Extracted page text data:
------------------------------------------------------------
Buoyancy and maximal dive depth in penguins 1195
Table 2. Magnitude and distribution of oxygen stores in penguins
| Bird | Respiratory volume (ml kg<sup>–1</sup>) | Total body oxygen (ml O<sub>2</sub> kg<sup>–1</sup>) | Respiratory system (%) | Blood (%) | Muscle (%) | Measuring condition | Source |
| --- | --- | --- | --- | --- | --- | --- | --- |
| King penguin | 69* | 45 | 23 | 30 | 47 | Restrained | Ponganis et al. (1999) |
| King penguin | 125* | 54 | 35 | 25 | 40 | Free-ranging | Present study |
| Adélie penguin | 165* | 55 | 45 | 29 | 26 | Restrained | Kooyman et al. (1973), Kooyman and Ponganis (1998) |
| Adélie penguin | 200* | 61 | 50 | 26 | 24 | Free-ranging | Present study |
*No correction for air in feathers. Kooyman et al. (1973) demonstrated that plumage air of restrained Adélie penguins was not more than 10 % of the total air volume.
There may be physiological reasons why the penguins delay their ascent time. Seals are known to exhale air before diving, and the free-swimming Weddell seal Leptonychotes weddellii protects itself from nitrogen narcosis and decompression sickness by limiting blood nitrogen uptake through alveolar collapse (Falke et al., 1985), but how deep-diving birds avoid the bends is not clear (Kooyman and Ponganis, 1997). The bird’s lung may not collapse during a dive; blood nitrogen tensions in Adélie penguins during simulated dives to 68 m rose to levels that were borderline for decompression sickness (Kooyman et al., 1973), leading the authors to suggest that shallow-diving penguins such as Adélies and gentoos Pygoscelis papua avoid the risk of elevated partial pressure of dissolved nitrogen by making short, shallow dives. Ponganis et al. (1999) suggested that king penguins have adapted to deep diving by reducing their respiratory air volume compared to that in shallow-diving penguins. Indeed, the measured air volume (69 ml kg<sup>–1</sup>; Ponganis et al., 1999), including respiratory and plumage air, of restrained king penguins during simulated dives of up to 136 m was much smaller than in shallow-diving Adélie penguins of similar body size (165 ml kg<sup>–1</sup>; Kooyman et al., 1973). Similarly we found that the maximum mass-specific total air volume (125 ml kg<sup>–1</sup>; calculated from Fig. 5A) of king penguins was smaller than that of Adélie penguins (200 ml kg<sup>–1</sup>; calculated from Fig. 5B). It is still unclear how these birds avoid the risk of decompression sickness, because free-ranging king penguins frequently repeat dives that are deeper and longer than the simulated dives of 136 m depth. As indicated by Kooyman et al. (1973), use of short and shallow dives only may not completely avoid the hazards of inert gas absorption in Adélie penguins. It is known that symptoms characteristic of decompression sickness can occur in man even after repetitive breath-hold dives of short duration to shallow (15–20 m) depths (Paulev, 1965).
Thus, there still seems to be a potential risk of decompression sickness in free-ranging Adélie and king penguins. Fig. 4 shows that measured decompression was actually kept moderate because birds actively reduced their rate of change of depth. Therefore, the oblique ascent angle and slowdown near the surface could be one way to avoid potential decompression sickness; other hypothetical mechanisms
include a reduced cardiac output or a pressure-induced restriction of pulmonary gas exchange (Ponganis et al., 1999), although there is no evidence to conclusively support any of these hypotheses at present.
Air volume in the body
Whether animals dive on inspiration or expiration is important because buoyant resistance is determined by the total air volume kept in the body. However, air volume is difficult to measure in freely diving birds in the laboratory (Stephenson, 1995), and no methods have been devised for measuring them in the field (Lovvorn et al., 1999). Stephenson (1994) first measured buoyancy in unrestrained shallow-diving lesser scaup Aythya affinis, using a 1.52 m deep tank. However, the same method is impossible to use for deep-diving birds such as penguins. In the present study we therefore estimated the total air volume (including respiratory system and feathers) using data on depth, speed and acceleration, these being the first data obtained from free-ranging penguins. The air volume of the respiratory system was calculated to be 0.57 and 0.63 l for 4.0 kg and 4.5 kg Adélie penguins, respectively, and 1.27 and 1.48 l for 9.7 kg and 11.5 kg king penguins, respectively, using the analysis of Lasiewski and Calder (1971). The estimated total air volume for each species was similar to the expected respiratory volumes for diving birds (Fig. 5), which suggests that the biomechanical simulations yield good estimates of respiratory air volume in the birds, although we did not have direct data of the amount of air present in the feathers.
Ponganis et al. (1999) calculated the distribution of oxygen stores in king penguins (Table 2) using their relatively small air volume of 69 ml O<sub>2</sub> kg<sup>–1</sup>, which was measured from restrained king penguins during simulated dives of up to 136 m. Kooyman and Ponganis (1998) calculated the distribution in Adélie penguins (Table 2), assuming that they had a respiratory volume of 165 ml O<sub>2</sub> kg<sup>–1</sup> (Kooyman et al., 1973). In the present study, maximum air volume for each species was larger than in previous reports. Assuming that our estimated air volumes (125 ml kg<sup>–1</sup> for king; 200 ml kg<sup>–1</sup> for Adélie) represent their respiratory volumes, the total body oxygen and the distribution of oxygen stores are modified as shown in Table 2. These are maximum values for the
------------------------------------------------------------
▶ **WHAT TO PRODUCE**: Please go through the data and copy each line containing the word "stores".

▶ **RESPONSE TO THE TASK**:
Table 2. Magnitude and distribution of oxygen stores in penguins
Ponganis et al. (1999) calculated the distribution of oxygen stores in king penguins (Table 2) using their relatively small air volume of 69 ml O<sub>2</sub> kg<sup>–1</sup>, which was measured from restrained king penguins during simulated dives of up to 136 m. Kooyman and Ponganis (1998) calculated the distribution in Adélie penguins (Table 2), assuming that they had a respiratory volume of 165 ml O<sub>2</sub> kg<sup>–1</sup> (Kooyman et al., 1973). In the present study, maximum air volume for each species was larger than in previous reports. Assuming that our estimated air volumes (125 ml kg<sup>–1</sup> for king; 200 ml kg<sup>–1</sup> for Adélie) represent their respiratory volumes, the total body oxygen and the distribution of oxygen stores are modified as shown in Table 2. These are maximum values for the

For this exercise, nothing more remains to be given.